Project Genesis




Basics of Judaism

Reward and Punishment

Punishment of Children for the Parents’ Sins

Question: How do I understand “punishment of children for the parents’ sins”? If the parents aren’t good this should bring punishment for their children? Also, how can children honor those parents?

Answer: Children are not punished for the sins of the parents unless they continue in the parents evil ways. Generally, a child should honor parents even if they aren’t righteous unless they intentionally sin. Most people today don’t have a proper Jewish education and thus aren’t considered wicked even if they sin.

Question: Thank you very much for your answer. 
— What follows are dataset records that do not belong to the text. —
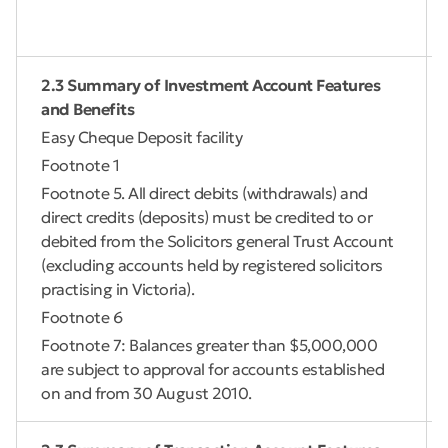
2.3 Summary of Investment Account Features
and Benefits
Easy Cheque Deposit facility
Footnote 1
Footnote 5. All direct debits (withdrawals) and
direct credits (deposits) must be credited to or
debited from the Solicitors general Trust Account
(excluding accounts held by registered solicitors
practising in Victoria).
Footnote 6
Footnote 7: Balances greater than $5,000,000
are subject to approval for accounts established
on and from 30 August 2010.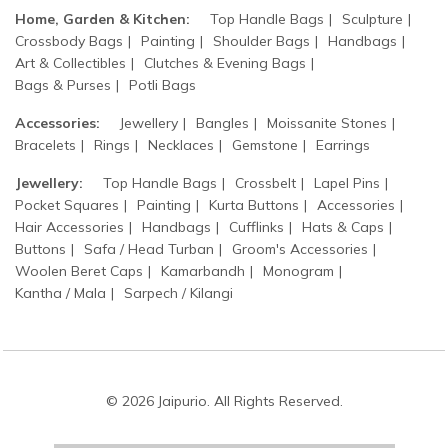
Home, Garden & Kitchen:
Top Handle Bags
Sculpture
Crossbody Bags
Painting
Shoulder Bags
Handbags
Art & Collectibles
Clutches & Evening Bags
Bags & Purses
Potli Bags
Accessories:
Jewellery
Bangles
Moissanite Stones
Bracelets
Rings
Necklaces
Gemstone
Earrings
Jewellery:
Top Handle Bags
Crossbelt
Lapel Pins
Pocket Squares
Painting
Kurta Buttons
Accessories
Hair Accessories
Handbags
Cufflinks
Hats & Caps
Buttons
Safa / Head Turban
Groom's Accessories
Woolen Beret Caps
Kamarbandh
Monogram
Kantha / Mala
Sarpech / Kilangi
© 2026 Jaipurio. All Rights Reserved.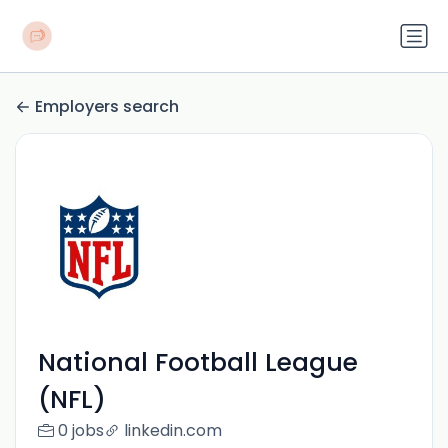
Employers search
National Football League
(NFL)
0 jobs
linkedin.com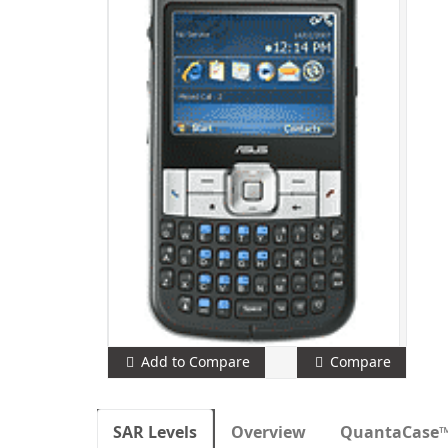
Add to Compare
Compare
SAR Levels
Overview
QuantaCase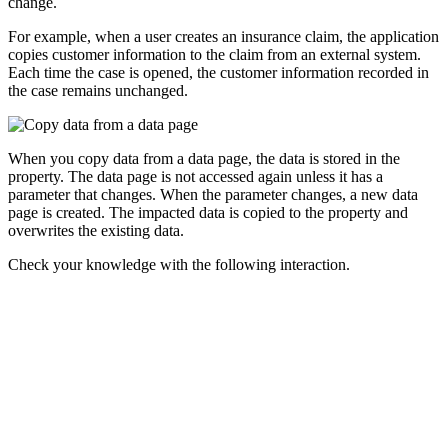
change.
For example, when a user creates an insurance claim, the application
copies customer information to the claim from an external system.
Each time the case is opened, the customer information recorded in
the case remains unchanged.
When you copy data from a data page, the data is stored in the
property. The data page is not accessed again unless it has a
parameter that changes. When the parameter changes, a new data
page is created. The impacted data is copied to the property and
overwrites the existing data.
Check your knowledge with the following interaction.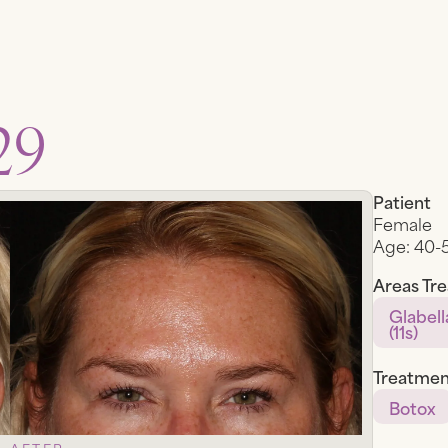
29
Patient
Female
Age:
40-
Areas Tr
Glabell
(11s)
Treatmen
Botox
AFTER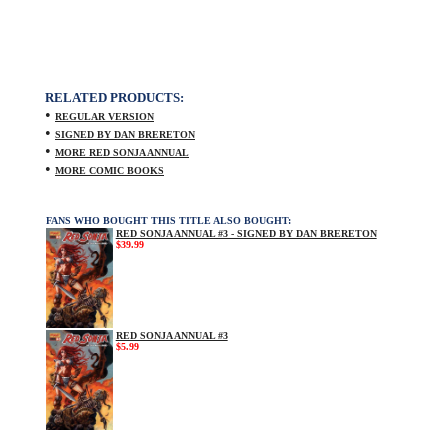
RELATED PRODUCTS:
•
REGULAR VERSION
•
SIGNED BY DAN BRERETON
•
MORE RED SONJA ANNUAL
•
MORE COMIC BOOKS
FANS WHO BOUGHT THIS TITLE ALSO BOUGHT:
RED SONJA ANNUAL #3 - SIGNED BY DAN BRERETON
$39.99
RED SONJA ANNUAL #3
$5.99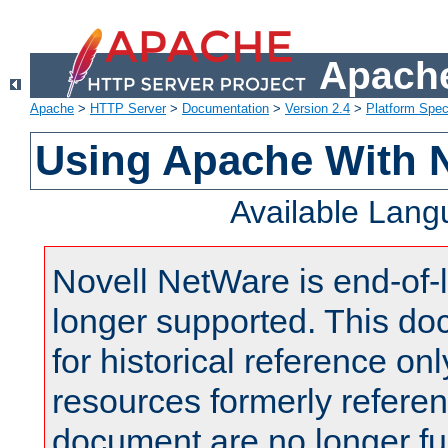
Apache
Apache
>
HTTP Server
>
Documentation
>
Version 2.4
>
Platform Spec
Using Apache With 
Available Lan
Novell NetWare is end-of-l
longer supported. This do
for historical reference onl
resources formerly referen
document are no longer fu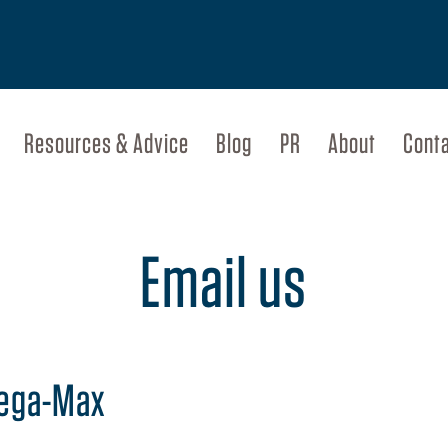
Resources & Advice
Blog
PR
About
Cont
Email us
Mega-Max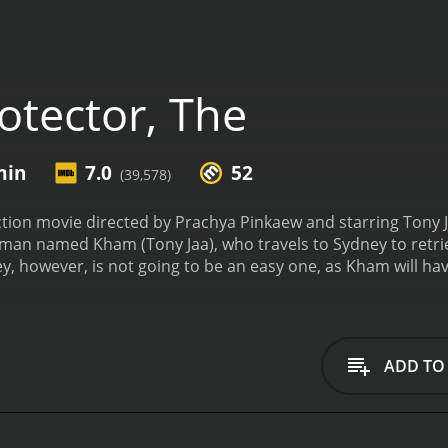
otector, The
min
7.0
52
(39,578)
ction movie directed by Prachya Pinkaew and starring Tony J
 man named Kham (Tony Jaa), who travels to Sydney to retrie
ey, however, is not going to be an easy one, as Kham will have
 his mission.
The movie begins with Kham living a peaceful life 
y, two Australian businessmen, who are interested in breedin
Kham's father refuses politely, but the men secretly plot to
e decides to go after them and bring them back, no matter 
ADD TO
er named Mark (Petchtai Wongkamlao) who has been investiga
ts were stolen by a gang of criminals led by Madame Rose (Xin
chart (Nathan Jones). Kham and Mark try to track down the 
e dealing with them.
The plot of the movie is quite simple a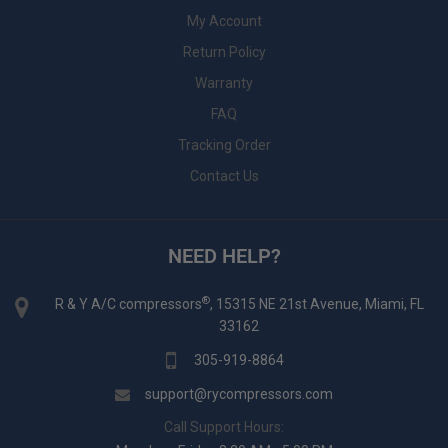
My Account
Return Policy
Warranty
FAQ
Tracking Order
Contact Us
NEED HELP?
®
R & Y A/C compressors
, 15315 NE 21st Avenue, Miami, FL
33162
305-919-8864
support@rycompressors.com
Call Support Hours: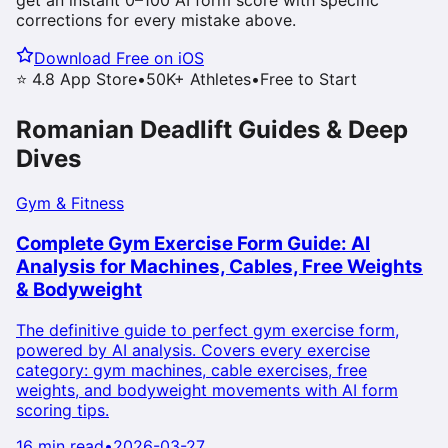
get an instant 0–100 AI form score with specific
corrections for every mistake above.
Download Free on iOS
⭐ 4.8 App Store
•
50K+ Athletes
•
Free to Start
Romanian Deadlift
Guides & Deep
Dives
Gym & Fitness
Complete Gym Exercise Form Guide: AI
Analysis for Machines, Cables, Free Weights
& Bodyweight
The definitive guide to perfect gym exercise form,
powered by AI analysis. Covers every exercise
category: gym machines, cable exercises, free
weights, and bodyweight movements with AI form
scoring tips.
16 min read
•
2026-03-27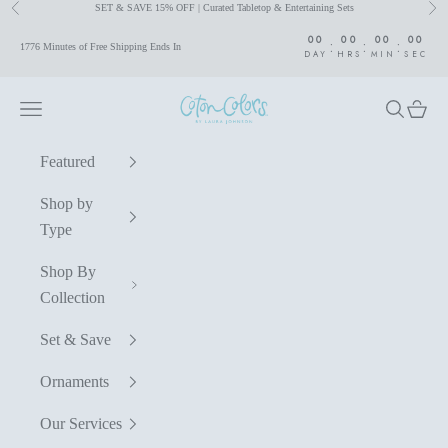
SET & SAVE 15% OFF | Curated Tabletop & Entertaining Sets
Previous
Nex
Skip to content
00
00
00
00
:
:
:
1776 Minutes of Free Shipping Ends In
DAY
HRS
MIN
SEC
Coton Colors by Laura Johnson
Navigation menu
Search
Cart
Featured
Shop by
Type
Shop By
Collection
Set & Save
Ornaments
Our Services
You said, “Most people today don’t have a proper Jewish education and thus aren’t considered wicked even if they sin.” But most Jews know about kashrut (Jewish dietary laws)  but only few of them keep kosher. Also, it is very hard for the children to reject their parents’ lifestyle and at the same time to honor them. 


How do we deal with that?

Answer: Even if they know about the concept of Kashrut, they were never taught that Judaism makes sense, or that the religion is based on historical evidence that G-d really gave us the Torah, etc. They were raised to think that this is “The opiate of the masses”. I don’t see why children can’t honor them just because the parents aren’t religious. The child should appreciate all that the parents have done for them and how they raised them to search for truth, meaning, etc. They should honor the parents for giving them the intellectual and emotional sustenance that helped the children to find Torah.

Rabbi Meir Goldberg

1 Follow-up »


  1. I am curious how the merits of the parents affect the children. I heard once that merits are passed to the children but I don’t really understand this concept. What is a merit? how does it really affect the child and their relationship to hashem.

    Thanks

    This is a lengthy subject, but I’ll give you several ideas. Children receive some reward that is given in the merit of their fathers much like a child of a person who became a millionaire, receives millions in inheritance through no merit of his own. Another concept is; the child receives certain qualities, which become second nature to the child, which were merited through the hard work of the fathers. The child put no effort into this but has received these good qualities as an inheritance of the character of sorts. For example, prior to 200 years ago almost all Jews no matter what level they were spiritually were willing to die rather than convert. They received this as an inheritance of the character from Avraham Avinu (Abraham our Patriarch) who was willing to risk death rather than forsake Hashem in front of Nimrod.